◆ **TASK PROMPT**
Revise the passage of the discussion on AWE memory starting with "Have you published" and going on through "for confirming this.", replacing "AWE" with "Address Windowing Extensions" wherever it occurs.

BEGIN DOCUMENT TEXT

If you're seeing a startup improvement I'm not totally surprised. I've seen game engine source code that periodically "touches" memory pages in order to try and keep pages hot. Mapping non-pageable memory in a driver or using AWE may avoid some issues. However, I agree with mmozeiko, if you prevent the kernel from operating normally you'll likely cause surprising consequences.

Have you published the results of your tests?
Livet Ersomen Strøm
163 posts
AWE memory
ChrisG0x20
I've not tried to benchmark this. I'd be very surprised to learn that AWE offers some performance benefit. One thing I am sure of, is that: you're correct about the NT kernel's aggressive paging. Like Darwin and Linux, NT is a server kernel first. Servers are constantly preparing themselves for the next big work load. That means: NT will keep as many physical pages free as possible to be used at a moment's notice.


Thank you for confirming this.

ChrisG0x20

If you're seeing a startup improvement I'm not totally surprised. I've seen game engine source code that periodically "touches" memory pages in order to try and keep pages hot.


:)

I think there is an API to help with this. SetProcessWorkingsetSize.

http://msdn.microsoft.com/en-us/l...esktop/ms686234%28v=vs.85%29.aspx

Not tested it properly, and I could not perceive any benefits with my code. But my code is a desktop application, not a game. I guess, it still incurs the first paging faults, and it will page when the app is not active. But for a game this may still be useful. idk.

ChrisG0x20

Mapping non-pageable memory in a driver or using AWE may avoid some issues. However, I agree with mmozeiko, if you prevent the kernel from operating normally you'll likely cause surprising consequences.


Yes. And the machine must also have considerable free ram. However those constraints are just like any other constraints, you work around them when you can or need to. IF it makes my program more responsive, then I would implement both, and test the machine, for when I could use the faster memories. And anyway, for a game in fullscreen, no other applications has less of a need to play ball with the rest of the OS? It could be an option.

END DOCUMENT TEXT
BEGIN THE DATA

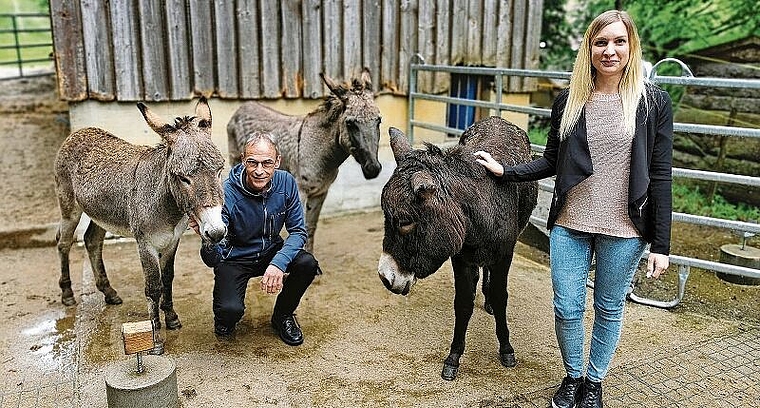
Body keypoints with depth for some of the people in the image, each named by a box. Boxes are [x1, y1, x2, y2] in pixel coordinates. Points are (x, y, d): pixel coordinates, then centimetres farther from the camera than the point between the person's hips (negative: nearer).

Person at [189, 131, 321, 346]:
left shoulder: (286, 183, -15)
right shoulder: (227, 191, -26)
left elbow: (298, 231, -10)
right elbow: (214, 259, -27)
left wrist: (279, 263, -29)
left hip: (271, 252, 4)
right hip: (235, 258, -3)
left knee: (307, 264, -25)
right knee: (231, 310, -29)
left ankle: (283, 315, 5)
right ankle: (224, 319, 13)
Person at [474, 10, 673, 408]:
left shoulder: (654, 102, -5)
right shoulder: (568, 100, 1)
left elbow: (660, 176, -5)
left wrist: (660, 245, -6)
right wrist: (505, 170, -4)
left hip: (623, 231, -1)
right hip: (569, 226, 2)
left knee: (609, 309, 14)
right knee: (567, 308, 9)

END THE DATA

◆ **REPLY TO THE EXERCISE**
Have you published the results of your tests?
Livet Ersomen Strøm
163 posts
Address Windowing Extensions memory
ChrisG0x20
I've not tried to benchmark this. I'd be very surprised to learn that Address Windowing Extensions offers some performance benefit. One thing I am sure of, is that: you're correct about the NT kernel's aggressive paging. Like Darwin and Linux, NT is a server kernel first. Servers are constantly preparing themselves for the next big work load. That means: NT will keep as many physical pages free as possible to be used at a moment's notice.


Thank you for confirming this.